Bay appeared dressed like an old-school greaser: white T-shirt, jeans, black leather jacket and respectably shaggy hair. A birds-eye view of the theatre, built in 1852, would have shown an odd patchwork of culture chronology: Frescoes of coiffed victorian aristocrats peered down over Bay’s onstage rack of electric guitars, all bathed in beams of blue.

A subdued crowd sat in the rows of heavy wood seats and bopped their heads for opener Noah Kahan, the 22-year-old singer-songwriter from Vermont best known for his hit “Hurt Somebody,” featuring Julia Michaels. The track went triple platinum in Australia in 2018.

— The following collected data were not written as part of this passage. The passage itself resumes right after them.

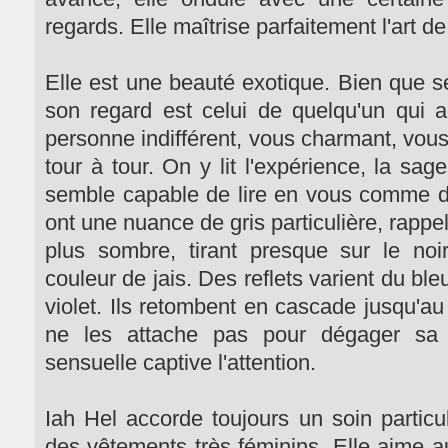
regards. Elle maîtrise parfaitement l'art d
Elle est une beauté exotique. Bien que se
son regard est celui de quelqu'un qui a 
personne indifférent, vous charmant, vou
tour à tour. On y lit l'expérience, la sages
semble capable de lire en vous comme da
ont une nuance de gris particulière, rappel
plus sombre, tirant presque sur le no
couleur de jais. Des reflets varient du bl
violet. Ils retombent en cascade jusqu'au
ne les attache pas pour dégager sa
sensuelle captive l'attention.
Iah Hel accorde toujours un soin particul
des vêtements très féminins. Elle aime au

“I used to play open mic nights where it was just my mom and the open mic host,” Kahan said. “And they would talk while I played. This is a dream come true.”

The audience stood up in a tentative wave when Bay took the stage, opening with “Pink Lemonade” from “Electric Light.”

His first album, “Chaos and the Calm,” garnered three Grammy nominations for Best New Artist, Best Rock Song and Best Rock Album.

He played a mix of tracks from both albums, backed by four band members under simple strobes — a moody blue for ballads like “Move Together,” and flashing pinks for the more fiery “Best Fake Smile.” A stagehand swapped out Bay’s guitar between nearly every song.

Bay even offered a new, unreleased ballad, prefaced with some self-doubt: “Each time I think, ‘Have I really got the (expletive) to do a brand new one?’” Bay said. “The beauty of it though, is that it’s new. So if I (expletive) it up, you don’t know. The best thing for me though is that it’s Boston, and I know they’ve got my back.”

Bay closed the night with his 2015 breakout hit, “Hold Back the River.”

“Boston, I mean every word I say,” Bay said. “And I’ll keep coming back — maybe the rest of my life if you’ll let me.”